Цыгане
Цыгане
Если, катаясь по Москве, заехать в Грузины и Садовую, то в маленьких, неопрятных домах можно видеть расположенные таборы цыган. Они среди шумного, образованного города ведут ту же дикую, буйную жизнь степей; обманы лошадьми, гаданья, музыка и песни – вот их занятия.
Любопытно видеть, когда ночью молодежь, преимущественно из купцов, подъехавши в нескольких экипажах к маленькому домику, начинала стучать в калитку. В то же мгновение огоньки метеорами начинали блестеть в окнах, и смуглая, курчавая голова цыгана выглядывала из калитки. На слова кучеров: встречай, господа приехали! – цыган с хитрою, довольною улыбкою отворял ворота и, величая всех поименно, произносил иногда имена наудачу, желая тем показать свое внимание к посетителям. В комнатах уже слышите аккорды гитары; с живостью цыганки набрасывают на себя капоты, блузы и пестрые платки; под печкою цыган ищет свои сапоги; в одном углу разбуженный цыганенок, вскочив, спешит поднять своих собратов, а в другом – старая цыганка, прикрыв люльку, собирает изломанные стулья для хора, и в пять минут весь табор поет, стройный, веселый, живой, как будто никогда не предавался скромному отдохновению тихой ночи.

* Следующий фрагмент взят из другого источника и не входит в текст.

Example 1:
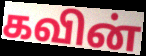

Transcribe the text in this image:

கவின்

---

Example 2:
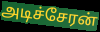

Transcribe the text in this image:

அடிச்சேரன்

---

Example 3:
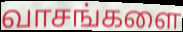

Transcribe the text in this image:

வாசங்களை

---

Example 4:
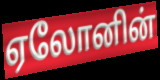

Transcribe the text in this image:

ஏலோனின்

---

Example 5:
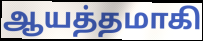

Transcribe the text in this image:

ஆயத்தமாகிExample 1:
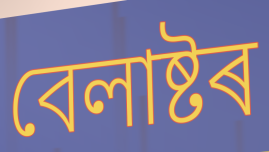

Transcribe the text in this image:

বেলাষ্টৰ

Разгульные песни цыган можно назвать смешением стихий; это дождь, ветер, пыль и огонь – все вместе! Сверкающие глаза смуглых цыганок, их полуоткрытые, часто роскошные формы, энергичные движения всех членов удалого цыгана, который поет, пляшет, управляет хором, улыбается посетителям, прихлебывает вино, бренчит на гитаре и, беснуясь, кричит во все горло: сага баба, ай люли! – усиливали впечатление. Ничто так не располагало москвича того времени к оргии, как их буйные напевы, если горе лежит камнем на сердце, но это сердце еще не совсем охладело к впечатлениям жизни, то свободная песнь цыган рассеет хоть на минуту тоску.

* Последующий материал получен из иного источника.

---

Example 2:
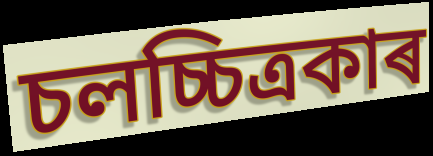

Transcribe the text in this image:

চলচ্চিত্ৰকাৰ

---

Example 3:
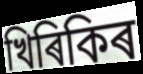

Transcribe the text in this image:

খিৰিকিৰ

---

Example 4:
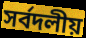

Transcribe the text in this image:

সৰ্বদলীয়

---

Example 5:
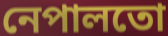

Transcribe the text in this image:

নেপালতো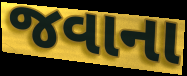
જવાના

По средам и воскресеньям на Конной площади цыган являлся совершенно другим, чем в таборе. Мысль, как бы сбыть хромоногую лошадь, или, по-цыгански: лангалу, занимала весь организм его; он как угорелый кидался к каждому и нагло предлагал свою лживую услугу. При словах покупщика: ты мне не нужен, у меня есть знакомый, – он, не зная о ком говорят, с досадою отвечал: «барын, вы по все-конна не найдете токого мошенника, а вот бросьте хафку, дам лошадку съезду не будет!» – и если покупатель с ним связывался, то нельзя было позавидовать ему: он непременно попадал впросак. Цыган нисколько не смутится, если после несчастной покупки покупатель тотчас увидит, что приобрел себе старую лангалу; он последнему прехладнокровно отвечает: «а серий ее знает; это рыба настоящая, кто в нее влезет, не хотите ли другую лошадку, уже за эту ответствую». Таково истинно цыганское утешение в неудаче!

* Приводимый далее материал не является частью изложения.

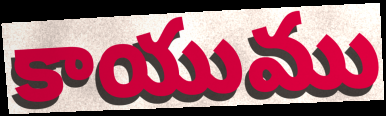
కాయుము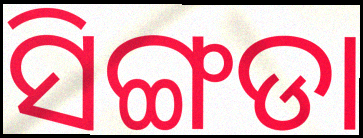
ସିଙ୍ଗଡା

Цыган в лесу с гитарою и со своим табором вежлив и искателен; летом главное их пребывание находилось в Марьиной роще; там с утра до вечера бродили они с постоянными просьбами: цыганки требуют, чтоб им купили апельсинчиков, а цыганы предлагают угостить чайком; часто какого-нибудь купца они насильно тащили слушать их песни, а в это время старая цыганка, обхватя его руками и ругая всю свою свиту, говорила купцу, будто принимая в нем участие: «да брось ты что-нибудь им, собакам, отвяжись от них».
Горе волоките, бросившему свои замыслы на приобретение расположения цыганки; при всем своем разгуле они сохраняют какое-то странное отчуждение от тех, кто не принадлежит к их племени, и цыганка, развратная среди своего табора, целомудренна и неприступна для чужого. Бывали примеры, что прихотливые люди, большею частью купеческие детки, тратили огромные деньги, чтобы приобрести цыганскую любовь; но табор, пожирая их деньги, готов был пожрать и ту, которая осмелилась бы склониться на требования неопытного юноши; дело обыкновенно кончалось тем, что волокиту порядочно «смазывали»; он оставался без цыганской любви и без русских денег.